- _TASK DESCRIPTION_:
Pictures stay out of this copy, which runs from the first line of the material through the line containing "wincertstore==0.2".

________________

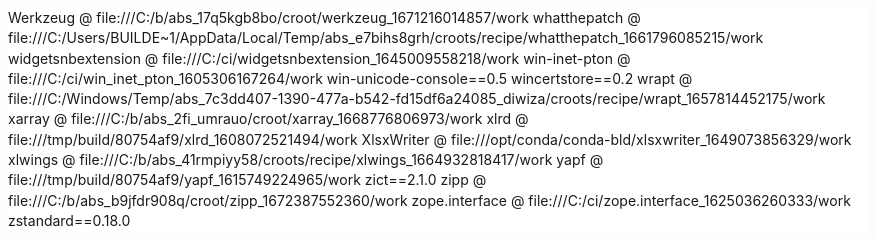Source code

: Werkzeug @ file:///C:/b/abs_17q5kgb8bo/croot/werkzeug_1671216014857/work
whatthepatch @ file:///C:/Users/BUILDE~1/AppData/Local/Temp/abs_e7bihs8grh/croots/recipe/whatthepatch_1661796085215/work
widgetsnbextension @ file:///C:/ci/widgetsnbextension_1645009558218/work
win-inet-pton @ file:///C:/ci/win_inet_pton_1605306167264/work
win-unicode-console==0.5
wincertstore==0.2
wrapt @ file:///C:/Windows/Temp/abs_7c3dd407-1390-477a-b542-fd15df6a24085_diwiza/croots/recipe/wrapt_1657814452175/work
xarray @ file:///C:/b/abs_2fi_umrauo/croot/xarray_1668776806973/work
xlrd @ file:///tmp/build/80754af9/xlrd_1608072521494/work
XlsxWriter @ file:///opt/conda/conda-bld/xlsxwriter_1649073856329/work
xlwings @ file:///C:/b/abs_41rmpiyy58/croots/recipe/xlwings_1664932818417/work
yapf @ file:///tmp/build/80754af9/yapf_1615749224965/work
zict==2.1.0
zipp @ file:///C:/b/abs_b9jfdr908q/croot/zipp_1672387552360/work
zope.interface @ file:///C:/ci/zope.interface_1625036260333/work
zstandard==0.18.0
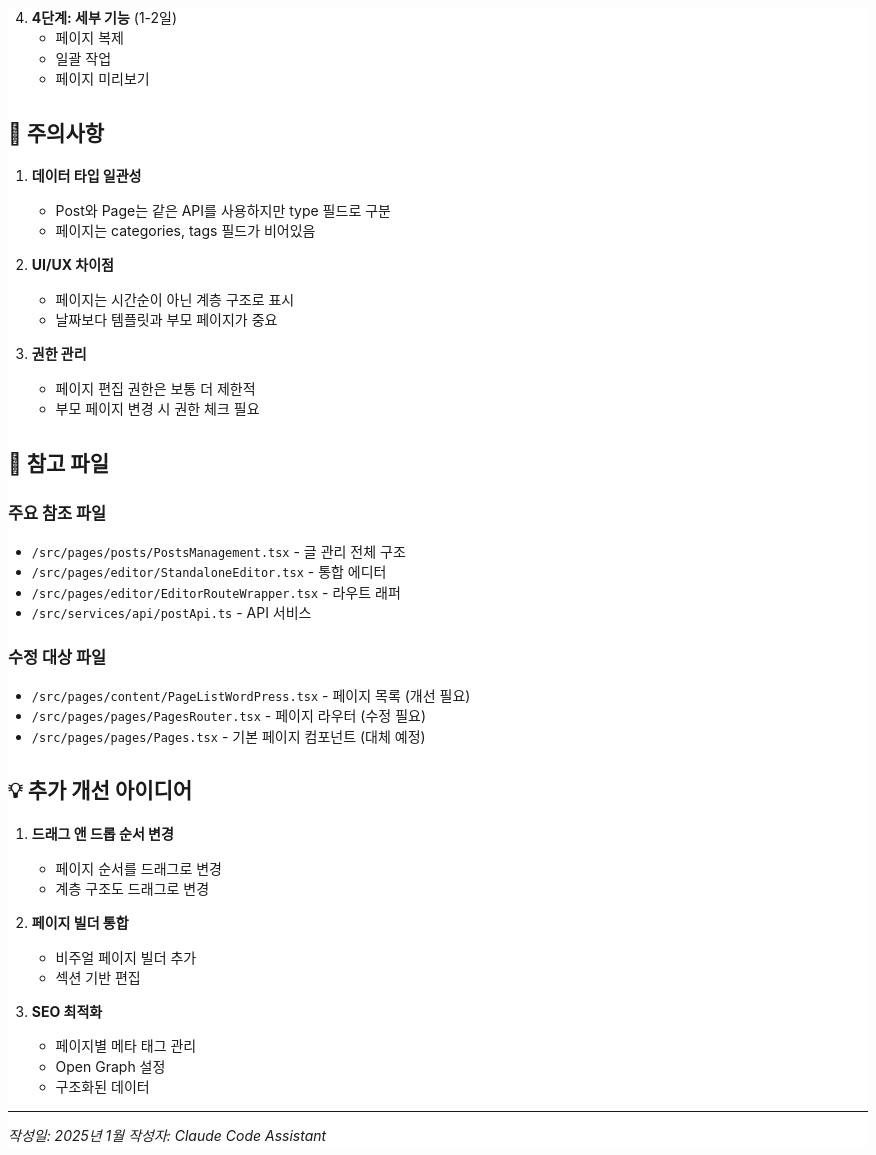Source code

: 4. **4단계: 세부 기능** (1-2일)
   - 페이지 복제
   - 일괄 작업
   - 페이지 미리보기

## 📌 주의사항

1. **데이터 타입 일관성**
   - Post와 Page는 같은 API를 사용하지만 type 필드로 구분
   - 페이지는 categories, tags 필드가 비어있음

2. **UI/UX 차이점**
   - 페이지는 시간순이 아닌 계층 구조로 표시
   - 날짜보다 템플릿과 부모 페이지가 중요

3. **권한 관리**
   - 페이지 편집 권한은 보통 더 제한적
   - 부모 페이지 변경 시 권한 체크 필요

## 🔗 참고 파일

### 주요 참조 파일
- `/src/pages/posts/PostsManagement.tsx` - 글 관리 전체 구조
- `/src/pages/editor/StandaloneEditor.tsx` - 통합 에디터
- `/src/pages/editor/EditorRouteWrapper.tsx` - 라우트 래퍼
- `/src/services/api/postApi.ts` - API 서비스

### 수정 대상 파일
- `/src/pages/content/PageListWordPress.tsx` - 페이지 목록 (개선 필요)
- `/src/pages/pages/PagesRouter.tsx` - 페이지 라우터 (수정 필요)
- `/src/pages/pages/Pages.tsx` - 기본 페이지 컴포넌트 (대체 예정)

## 💡 추가 개선 아이디어

1. **드래그 앤 드롭 순서 변경**
   - 페이지 순서를 드래그로 변경
   - 계층 구조도 드래그로 변경

2. **페이지 빌더 통합**
   - 비주얼 페이지 빌더 추가
   - 섹션 기반 편집

3. **SEO 최적화**
   - 페이지별 메타 태그 관리
   - Open Graph 설정
   - 구조화된 데이터

---

*작성일: 2025년 1월*
*작성자: Claude Code Assistant*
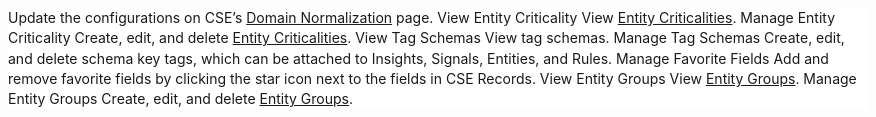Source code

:    <td>Update the configurations on CSE’s <a href="/docs/cse/schema/Username-and-Hostname-Normalization">Domain Normalization</a> page.
   </td>
  </tr>
  <tr>
   <td>View Entity Criticality
   </td>
   <td>View <a href="/docs/cse/records-signals-entities-insights/entity-criticality">Entity Criticalities</a>.
   </td>
  </tr>
  <tr>
   <td>Manage Entity Criticality
   </td>
   <td>Create, edit, and delete <a href="/docs/cse/records-signals-entities-insights/entity-criticality">Entity Criticalities</a>.
   </td>
  </tr>
  <tr>
   <td>View Tag Schemas
   </td>
   <td>View tag schemas.
   </td>
  </tr>
  <tr>
   <td>Manage Tag Schemas
   </td>
   <td>Create, edit, and delete schema key tags, which can be attached to Insights, Signals, Entities, and Rules.
   </td>
  </tr>
  <tr>
   <td>Manage Favorite Fields
   </td>
   <td>Add and remove favorite fields by clicking the star icon next to the fields in CSE Records.
   </td>
  </tr>
  <tr>
   <td>View Entity Groups
   </td>
   <td>View <a href="/docs/cse/records-signals-entities-insights/Create-an-Entity-Group">Entity Groups</a>.
   </td>
  </tr>
  <tr>
   <td>Manage Entity Groups
   </td>
   <td>Create, edit, and delete <a href="/docs/cse/records-signals-entities-insights/Create-an-Entity-Group">Entity Groups</a>.
   </td>
  </tr>
</table>
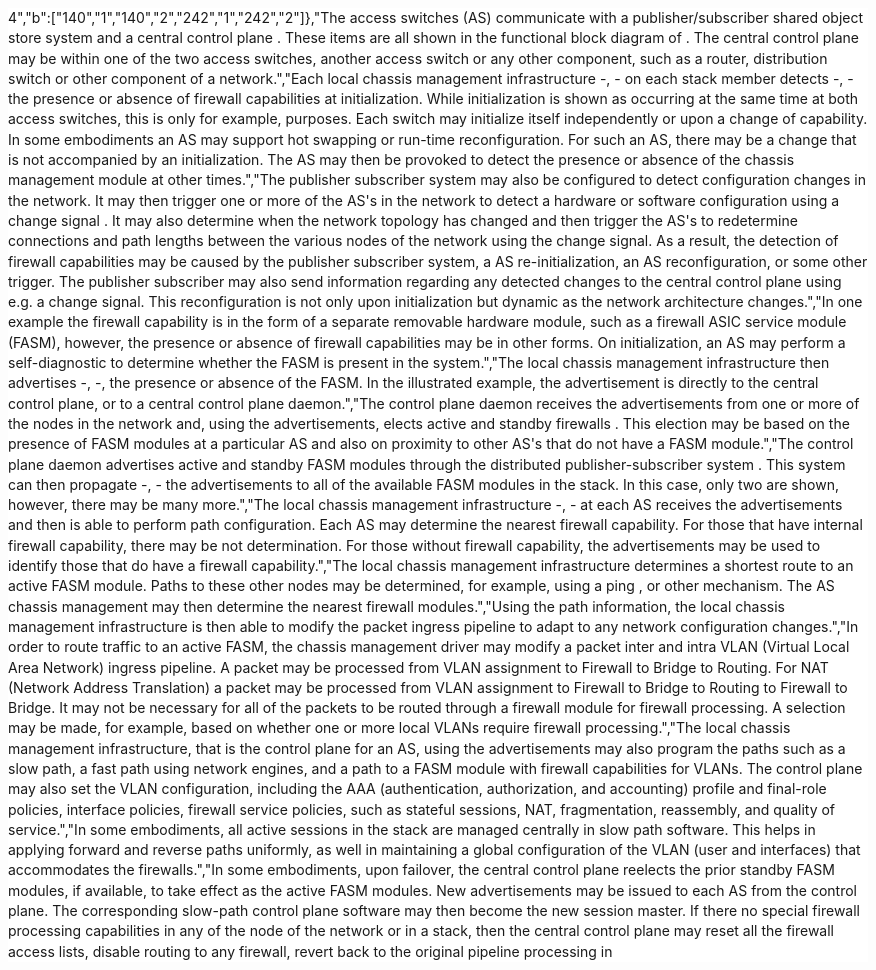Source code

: 4","b":["140","1","140","2","242","1","242","2"]},"The access switches (AS) communicate with a publisher\/subscriber shared object store system  and a central control plane . These items are all shown in the functional block diagram of . The central control plane may be within one of the two access switches, another access switch or any other component, such as a router, distribution switch or other component of a network.","Each local chassis management infrastructure -, - on each stack member detects -, - the presence or absence of firewall capabilities at initialization. While initialization is shown as occurring at the same time at both access switches, this is only for example, purposes. Each switch may initialize itself independently or upon a change of capability. In some embodiments an AS may support hot swapping or run-time reconfiguration. For such an AS, there may be a change that is not accompanied by an initialization. The AS may then be provoked to detect the presence or absence of the chassis management module at other times.","The publisher subscriber system  may also be configured to detect configuration changes  in the network. It may then trigger one or more of the AS's in the network to detect a hardware or software configuration using a change signal . It may also determine when the network topology has changed and then trigger the AS's to redetermine connections and path lengths between the various nodes of the network using the change signal. As a result, the detection of firewall capabilities may be caused by the publisher subscriber system, a AS re-initialization, an AS reconfiguration, or some other trigger. The publisher subscriber may also send information regarding any detected changes to the central control plane  using e.g. a change signal. This reconfiguration is not only upon initialization but dynamic as the network architecture changes.","In one example the firewall capability is in the form of a separate removable hardware module, such as a firewall ASIC service module (FASM), however, the presence or absence of firewall capabilities may be in other forms. On initialization, an AS may perform a self-diagnostic to determine whether the FASM is present in the system.","The local chassis management infrastructure then advertises -, -, the presence or absence of the FASM. In the illustrated example, the advertisement is directly to the central control plane, or to a central control plane daemon.","The control plane daemon receives the advertisements from one or more of the nodes in the network and, using the advertisements, elects active and standby firewalls . This election may be based on the presence of FASM modules at a particular AS and also on proximity to other AS's that do not have a FASM module.","The control plane daemon advertises  active and standby FASM modules through the distributed publisher-subscriber system . This system can then propagate -, - the advertisements to all of the available FASM modules in the stack. In this case, only two are shown, however, there may be many more.","The local chassis management infrastructure -, - at each AS receives the advertisements and then is able to perform path configuration. Each AS may determine  the nearest firewall capability. For those that have internal firewall capability, there may be not determination. For those without firewall capability, the advertisements may be used to identify those that do have a firewall capability.","The local chassis management infrastructure determines a shortest route to an active FASM module. Paths to these other nodes may be determined, for example, using a ping ,  or other mechanism. The AS chassis management may then determine  the nearest firewall modules.","Using the path information, the local chassis management infrastructure is then able to modify the packet ingress pipeline  to adapt to any network configuration changes.","In order to route traffic to an active FASM, the chassis management driver may modify a packet inter and intra VLAN (Virtual Local Area Network) ingress pipeline. A packet may be processed from VLAN assignment to Firewall to Bridge to Routing. For NAT (Network Address Translation) a packet may be processed from VLAN assignment to Firewall to Bridge to Routing to Firewall to Bridge. It may not be necessary for all of the packets to be routed through a firewall module for firewall processing. A selection may be made, for example, based on whether one or more local VLANs require firewall processing.","The local chassis management infrastructure, that is the control plane for an AS, using the advertisements may also program the paths such as a slow path, a fast path using network engines, and a path to a FASM module with firewall capabilities for VLANs. The control plane may also set the VLAN configuration, including the AAA (authentication, authorization, and accounting) profile and final-role policies, interface policies, firewall service policies, such as stateful sessions, NAT, fragmentation, reassembly, and quality of service.","In some embodiments, all active sessions in the stack are managed  centrally in slow path software. This helps in applying forward and reverse paths uniformly, as well in maintaining a global configuration of the VLAN (user and interfaces) that accommodates the firewalls.","In some embodiments, upon failover, the central control plane  reelects the prior standby FASM modules, if available, to take effect as the active FASM modules. New advertisements may be issued to each AS from the control plane. The corresponding slow-path control plane software may then become the new session master. If there no special firewall processing capabilities in any of the node of the network or in a stack, then the central control plane may reset all the firewall access lists, disable routing to any firewall, revert back to the original pipeline processing in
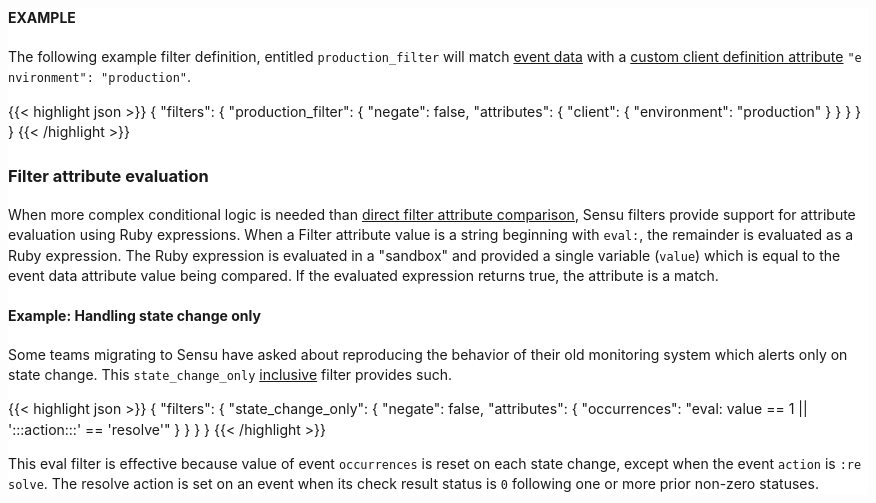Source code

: #### EXAMPLE

The following example filter definition, entitled `production_filter` will match
[event data][3] with a [custom client definition attribute][5] `"environment":
"production"`.

{{< highlight json >}}
{
  "filters": {
    "production_filter": {
      "negate": false,
      "attributes": {
        "client": {
          "environment": "production"
        }
      }
    }
  }
}
{{< /highlight >}}

### Filter attribute evaluation

When more complex conditional logic is needed than [direct filter attribute
comparison][10], Sensu filters provide support for
attribute evaluation using Ruby expressions. When a Filter attribute value is a
string beginning with `eval:`, the remainder is evaluated as a Ruby expression.
The Ruby expression is evaluated in a "sandbox" and provided a single variable
(`value`) which is equal to the event data attribute value being compared. If
the evaluated expression returns true, the attribute is a match.

#### Example: Handling state change only

Some teams migrating to Sensu have asked about reproducing the behavior of their
old monitoring system which alerts only on state change. This
`state_change_only` [inclusive][4] filter provides such.

{{< highlight json >}}
{
  "filters": {
    "state_change_only": {
      "negate": false,
      "attributes": {
        "occurrences": "eval: value == 1 || ':::action:::' == 'resolve'"
      }
    }
  }
}
{{< /highlight >}}

This eval filter is effective because value of event `occurrences` is reset on each
state change, except when the event `action` is `:resolve`. The resolve action
is set on an event when its check result status is `0` following one or more prior
non-zero statuses.


[1]:  ../handlers
[2]:  #filter-definition-specification
[3]:  ../events#event-data
[4]:  #inclusive-and-exclusive-filtering
[5]:  ../clients#custom-attributes
[6]:  ../checks#check-definition-specification
[7]:  https://en.wikipedia.org/wiki/Modulo_operation
[8]:  ../clients#client-definition-specification
[9]:  http://ruby-doc.org/core-2.2.0/Regexp.html
[10]: #filter-attribute-comparison
[11]: ../events#event-data-specification
[12]: ../checks#custom-attributes
[13]: #eval-token-interpolation
[14]: #when-attributes
[15]: #filter-naming
[16]: ../handlers#handler-sets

________________

- _SOLUTION FOR THIS EXERCISE_:
Source code

: Werkzeug @ file:///C:/b/abs_17q5kgb8bo/croot/werkzeug_1671216014857/work
whatthepatch @ file:///C:/Users/BUILDE~1/AppData/Local/Temp/abs_e7bihs8grh/croots/recipe/whatthepatch_1661796085215/work
widgetsnbextension @ file:///C:/ci/widgetsnbextension_1645009558218/work
win-inet-pton @ file:///C:/ci/win_inet_pton_1605306167264/work
win-unicode-console==0.5
wincertstore==0.2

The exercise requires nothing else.